Here’s a tip for all you retrocomputing enthusiasts or even anyone with an old computer in the garage. Go remove the battery. Yes, that old mid-90s desktop has a battery inside for the real-time clock, and it’s a ticking time bomb. Batteries leak, and they’ll spew goo all over the circuit board, irreparably damaging your piece of electronic nostalgia. This goes for all electronics, too: that badge collection is going to be a pile of broken fiberglass in a decade. Remove your batteries now.

While lithium cells soldered to a motherboard will leak, now there might be a new technology that will allow our modern electronics to last for decades. It’s a solid state battery. The FDK Corporation is now handing out samples of a battery that looks like a large SMD cap. They come on tape and reel, and they’ll never leak.

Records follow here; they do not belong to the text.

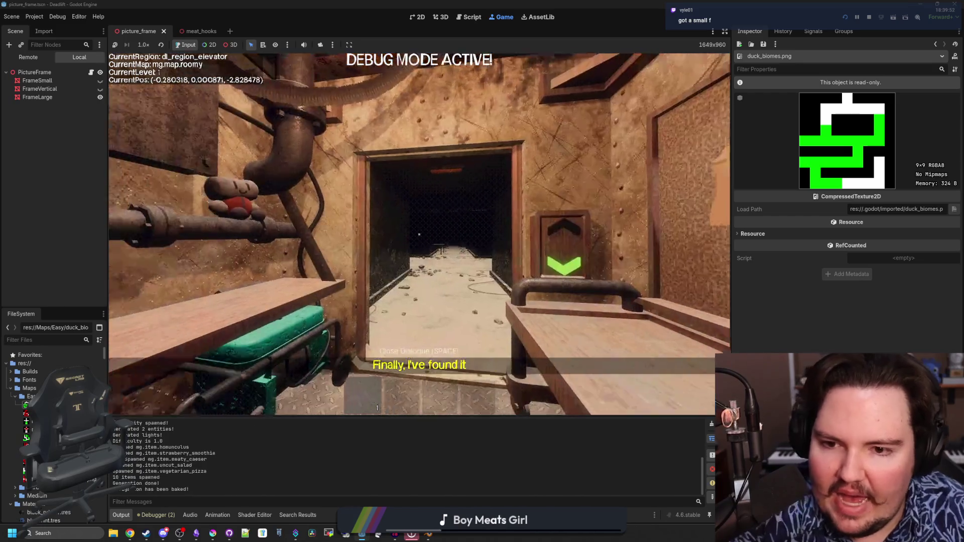
key("w")
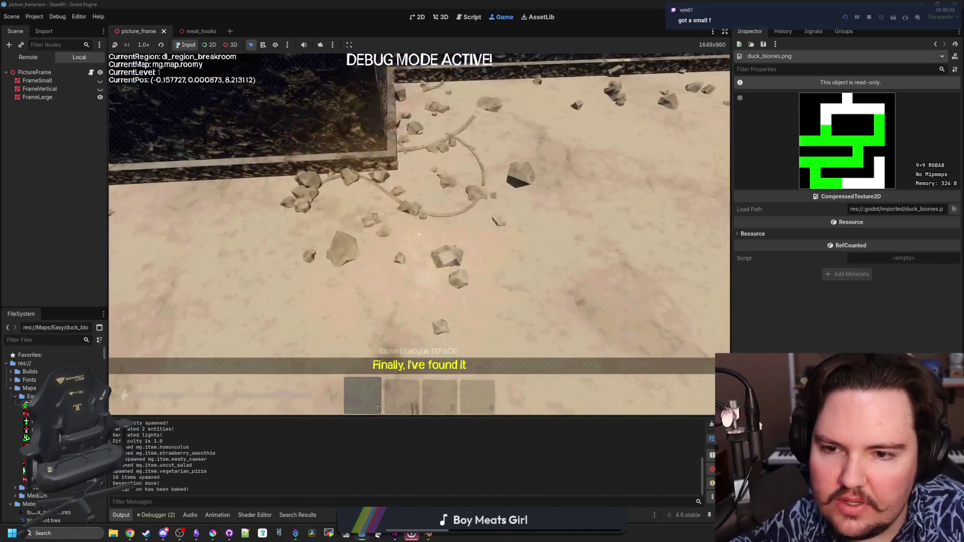
key("w")
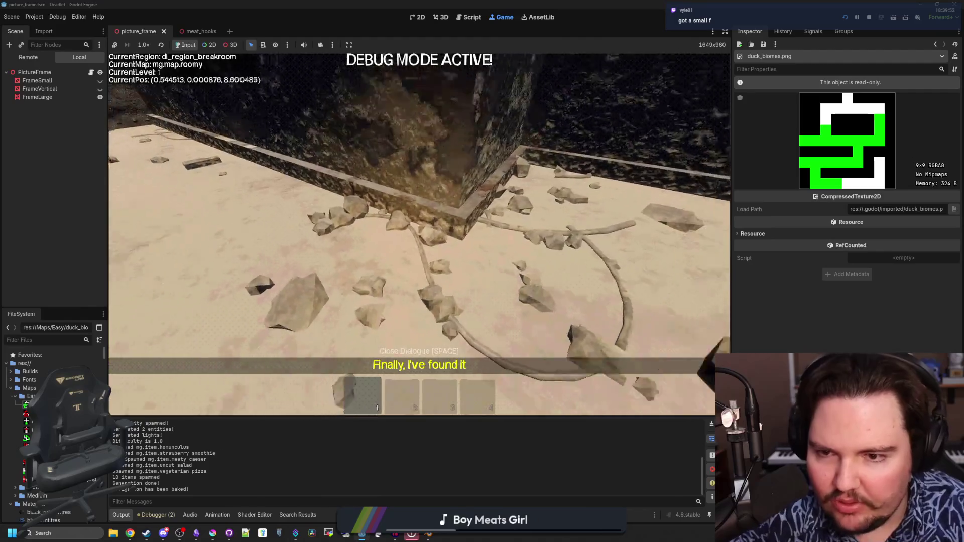
key("w")
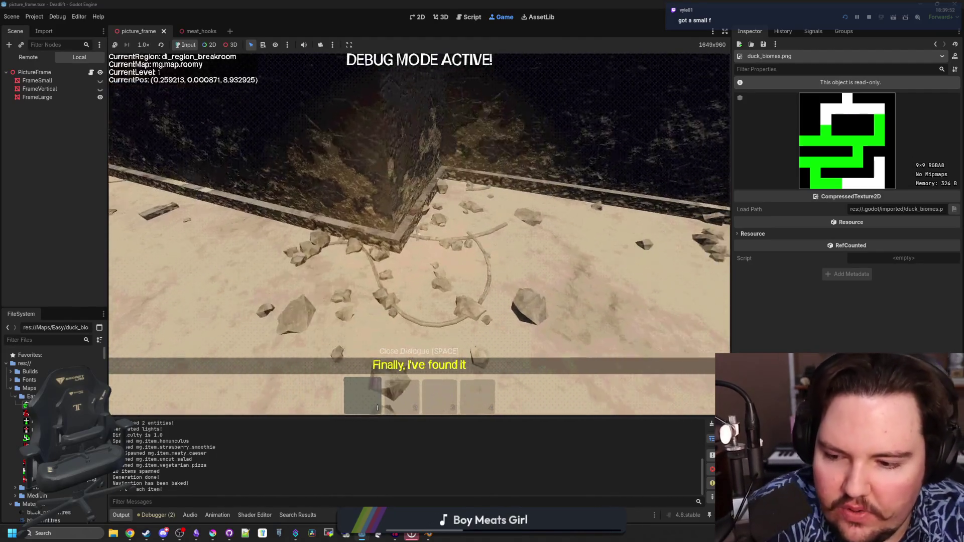
key("w")
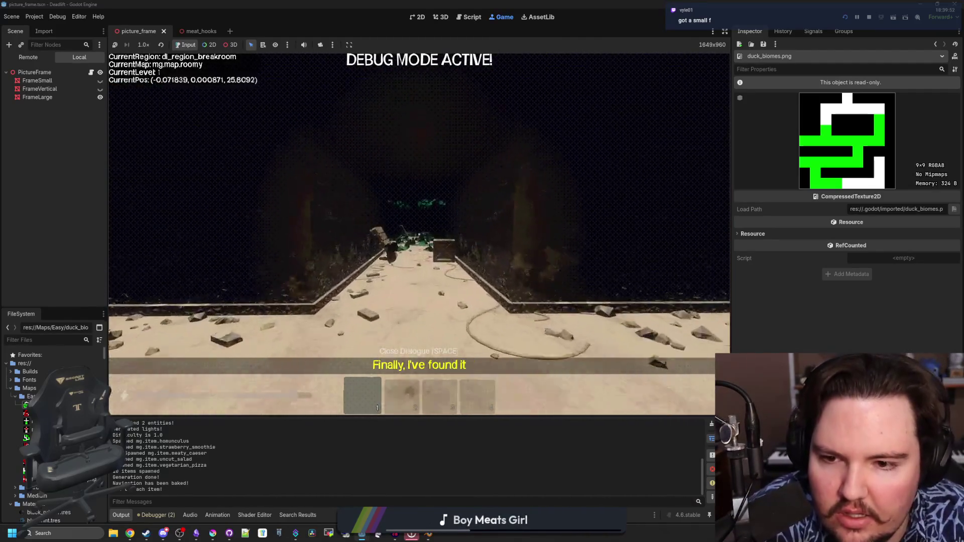
key("w")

Thanks to massive investments in battery research, batteries are getting more power-dense, and form factors are getting weird. Your AirPods need a battery somewhere, and manufacturers are figuring out the best way to put a battery into something that can be assembled by a pick and place machine. This battery is the answer to these problems, packing a 3.0 V, 140 μAh lithium cobalt pyrophosphate cell into a package that is just 4 mm by 2 mm by 2 mm. It’s a battery that looks a surface mount component, and it’s installed the same way: this is a pick-and-placeable battery.

While the capacity of this battery is tiny — a 1225 coin cell has a capacity of about 50 mAh, and this battery has a capacity of 140 μAh, three whole orders of magnitude smaller — sometimes that’s all you need. If you need a battery for a RTC, this SMD battery will work.